• **Énoncé rédigé 1**:
Répondez à ces questions à partir de l'extrait sur le financement des start-ups :
(a) Quel délai sépare la fin des véhicules d'investissement existants du lancement de nouveaux fonds ?
(b) Quelle fourchette de taux d'intérêt le venture debt affiche-t-il généralement ?
(c) Selon Franceinvest, quel montant les fonds gérés en France ont-ils levé en 2024 ?
• **Énoncé rédigé 2**:
Reprenez l'extrait sur le financement des start-ups en France après sa dernière phrase et prolongez-le de quelques phrases.

• **Extrait de page**:
※

Cette volatilité structurelle du capital-risque explique pourquoi les fondateurs avisés cherchent désormais à construire des "war chests" diversifiés, combinant equity, dette stratégique et surtout des sources de financement contra-cycliques comme le CIR.

Quelles sont les causes profondes du manque de liquidité en 2025 ?

Cette crise du financement n'est pas un simple accident de parcours. Elle découle de plusieurs facteurs structurels qui convergent en 2025.

Beaucoup de grands fonds de capital-risque arrivent à la fin de leurs véhicules d'investissement existants, créant un gap d'environ six mois avant le lancement de nouveaux fonds.

Surtout, les fonds de capital-risque ne lèvent pas leurs nouveaux véhicules tant qu’ils n’ont pas retourné une partie du capital (DPI) à leurs investisseurs. 

Or, depuis 2022, le marché des sorties est quasiment paralysé : très peu d’introductions en bourse et un fort ralentissement des acquisitions stratégiques. Cette absence de liquidité empêche les fonds de distribuer du capital à leurs investisseurs, ce qui retarde leurs propres levées et réduit mécaniquement la quantité d’argent disponible pour financer les start-ups.

Enfin, le contexte politique n'arrange rien. Les coupes budgétaires gouvernementales prévoient de retirer 3 milliards d'euros du soutien aux start-ups dans le budget 2025, affaiblissant encore l'écosystème au pire moment possible.

Pourquoi le financement par dette reste-t-il limité en France ?

Face à cette crise du capital-risque, on pourrait s'attendre à ce que les start-ups se tournent massivement vers le financement par dette. Pourtant, cette option reste étonnamment limitée en France, notamment comparé aux écosystèmes anglo-saxons.

Le « venture debt », ce prêt spécialement conçu pour les start-ups en croissance, commence à se développer en France mais part de très loin. 

Le principe est simple : la startup emprunte des fonds plutôt que de céder des parts de son capital. Concrètement, il s'agit d'un emprunt assorti d'un taux d'intérêt généralement élevé (8% à 15%) et d'une échéance de remboursement relativement brève (3 à 5 ans).

Selon la European Investment Bank (EIB), « nous estimons qu’en Europe, le venture debt représente environ 3 % des montants des transactions de capital-risque annuelles ». À titre de comparaison, aux États-Unis, cette proportion est estimée à 15 % ou plus. 

Face à la raréfaction du financement en equity, de plus en plus de start-ups cherchent des alternatives non dilutives : 

  • réduction des coûts, 
  • tours de suivi par des investisseurs existants, 
  • recours au venture debt. 

Mais ce dernier reste accessible uniquement à certaines entreprises : les prêteurs exigent une traction commerciale démontrée, idéalement des revenus récurrents, un historique de levées significatives auprès d’investisseurs reconnus, ainsi que souvent des warrants ou garanties liées à l’equity, selon l’EIB. Forcément, ces critères excluent de facto la majorité des start-ups en phase d’amorçage.

Selon Franceinvest, 8,5 milliards d’euros ont été levés en 2024 par les fonds gérés en France qui viendront financer en dette privée des entreprises et des projets d’infrastructure. 12,8 milliards d’euros ont été investis (- 10 % vs 2023) dans 317 opérations (- 28 % vs 2023).

※

• **Données fournies**:
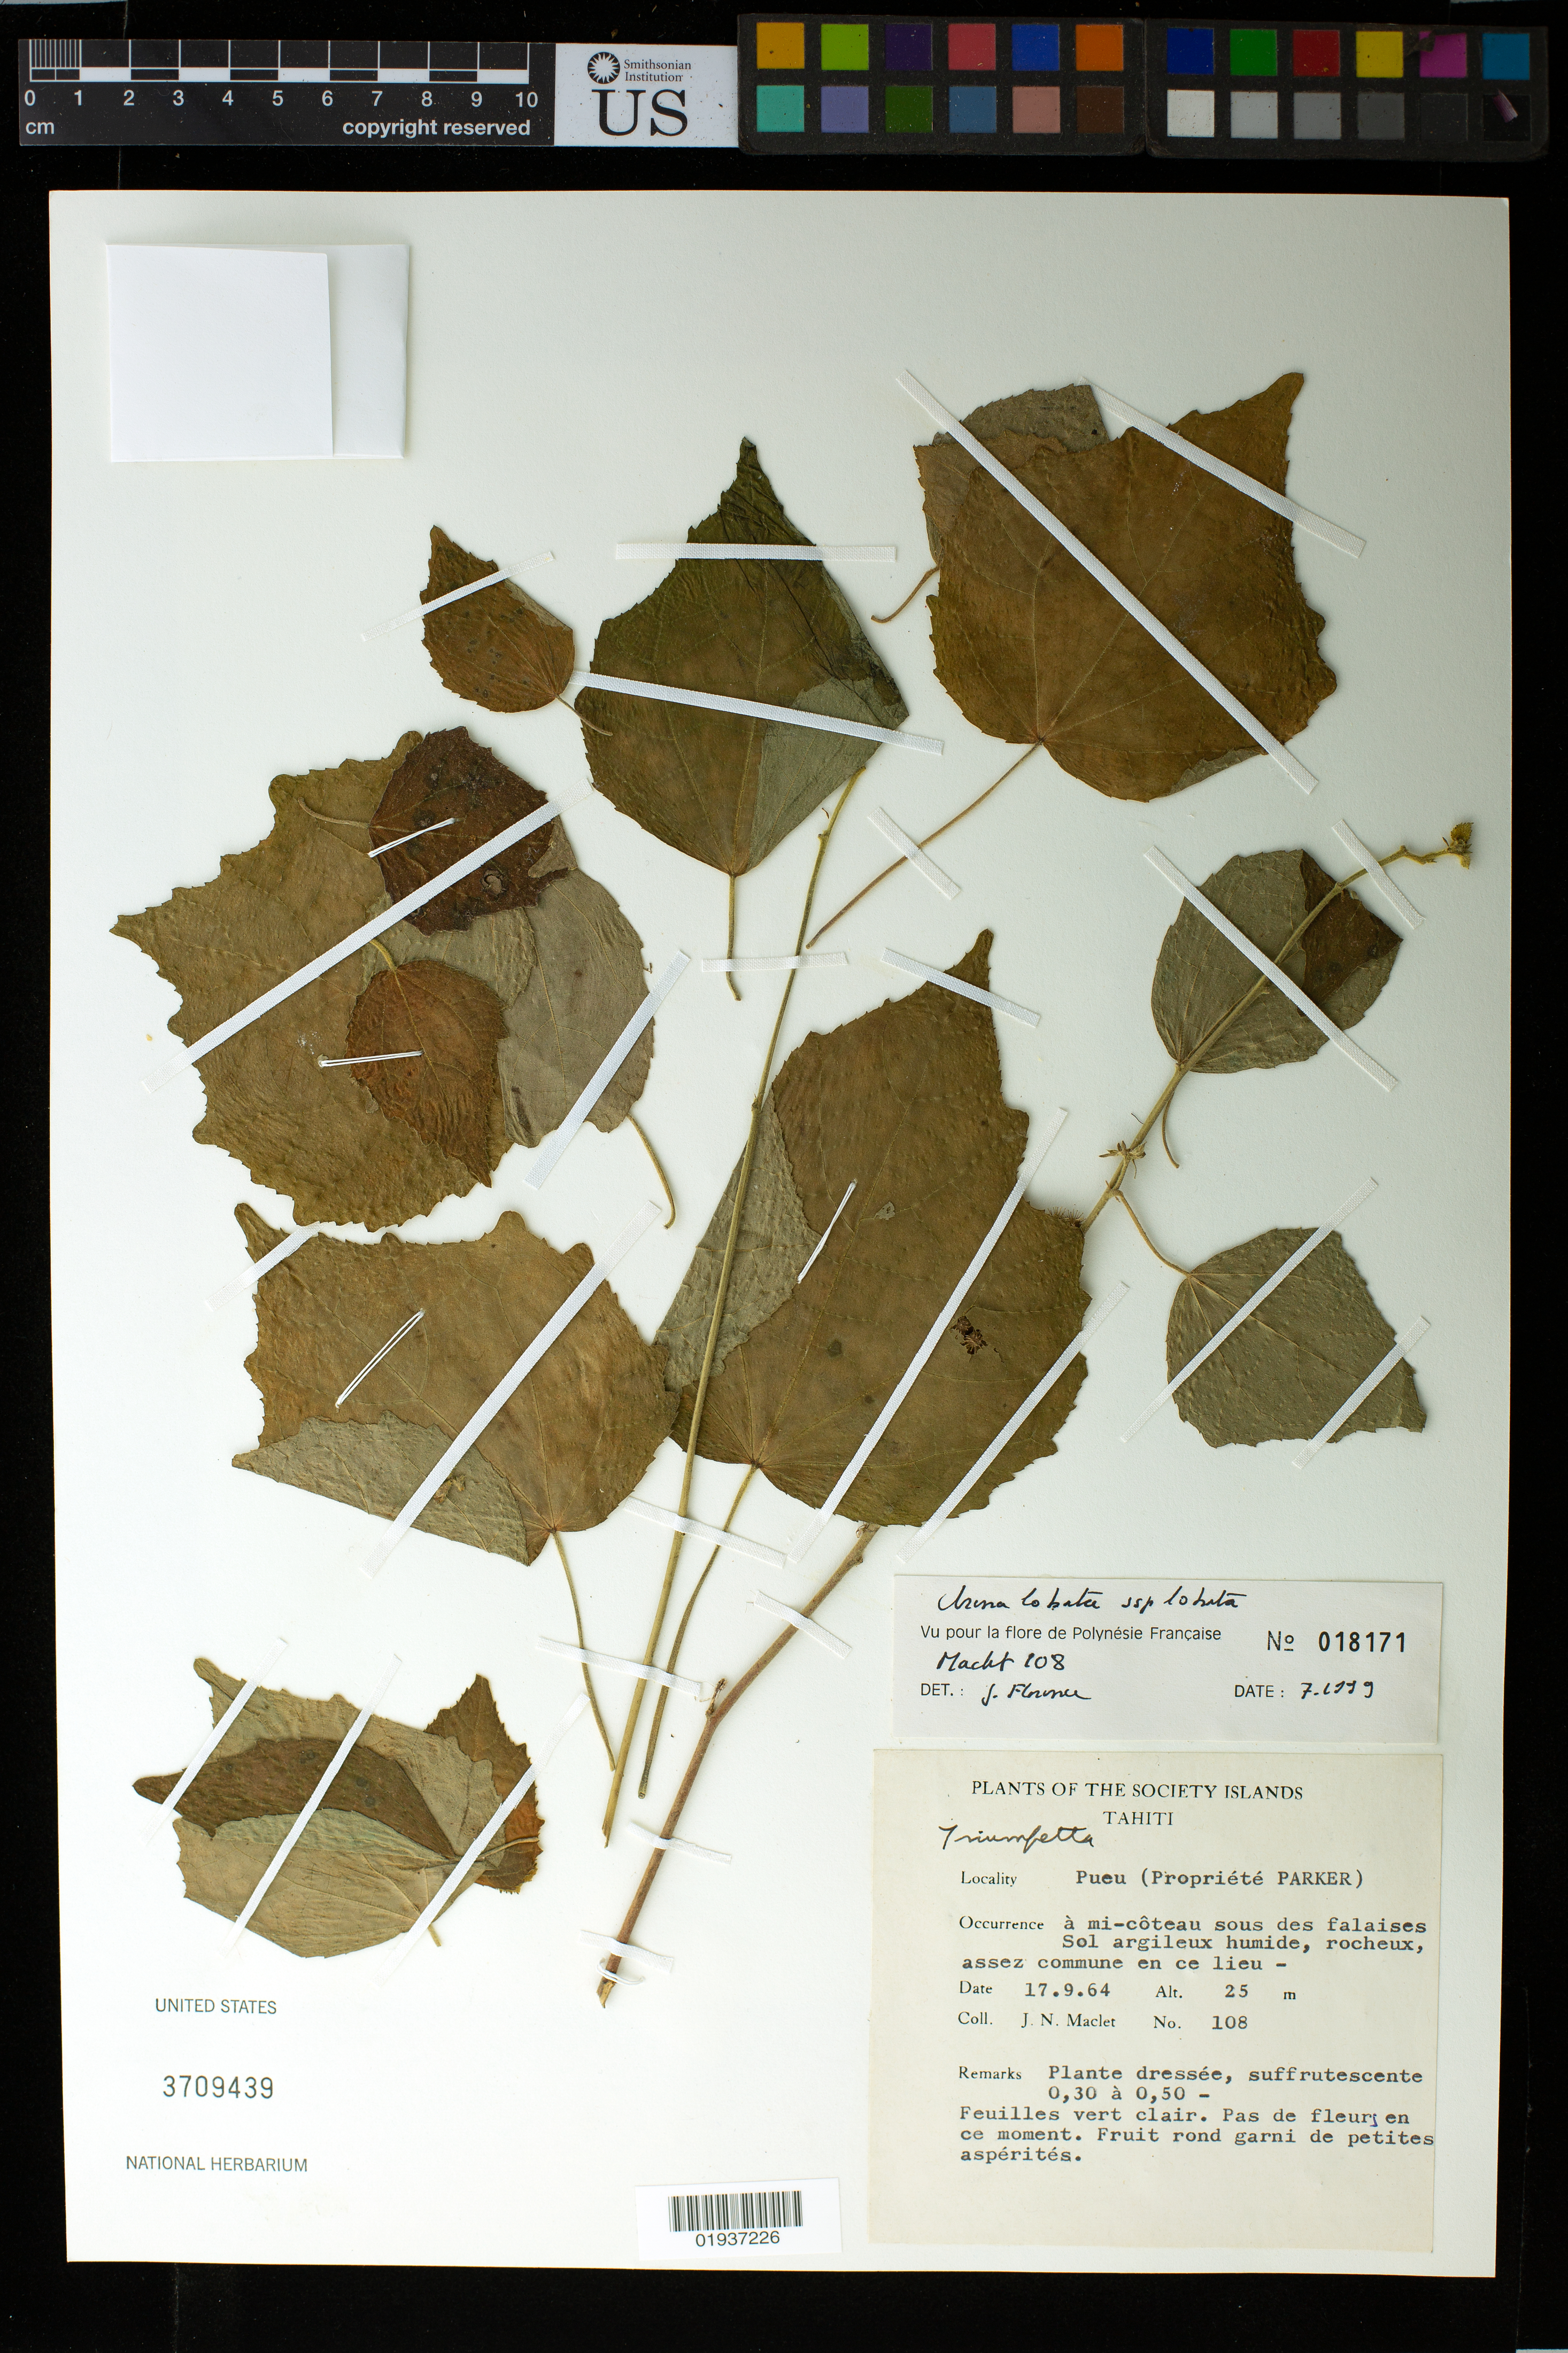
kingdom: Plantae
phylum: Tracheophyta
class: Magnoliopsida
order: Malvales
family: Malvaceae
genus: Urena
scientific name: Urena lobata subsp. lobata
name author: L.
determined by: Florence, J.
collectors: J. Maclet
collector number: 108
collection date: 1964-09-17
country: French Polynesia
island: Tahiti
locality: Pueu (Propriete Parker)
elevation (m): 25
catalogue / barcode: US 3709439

※

• **Réponse à l'exercice 1**:
(a) Environ six mois.
(b) De 8 % à 15 %.
(c) 8,5 milliards d'euros.

• **Réponse à l'exercice 2**:
Pourquoi les banques accordent-elles si peu de crédit aux start-up ?

Les banques traditionnelles restent un levier limité pour les jeunes entreprises innovantes. Les données de la Banque de France montrent qu’en mars 2025, la croissance annuelle des crédits mobilisés accordés aux sociétés non financières n’était que de +1,9 %, et de seulement +1,7 % dans le secteur Information et communication, pourtant central pour l’écosystème start-up.

Cette progression limitée reflète une prudence persistante : les banques privilégient les entreprises disposant d’actifs tangibles et d’un historique financier solide, tandis que les start-ups reposent souvent sur des actifs immatériels difficiles à valoriser comme garanties. 

Contrairement aux États-Unis, où des acteurs spécialisés financent depuis longtemps les entreprises technologiques, l’offre française de crédit adaptée aux start-ups demeure encore embryonnaire.

Quel rôle Bpifrance peut-elle jouer dans le financement des start-up ?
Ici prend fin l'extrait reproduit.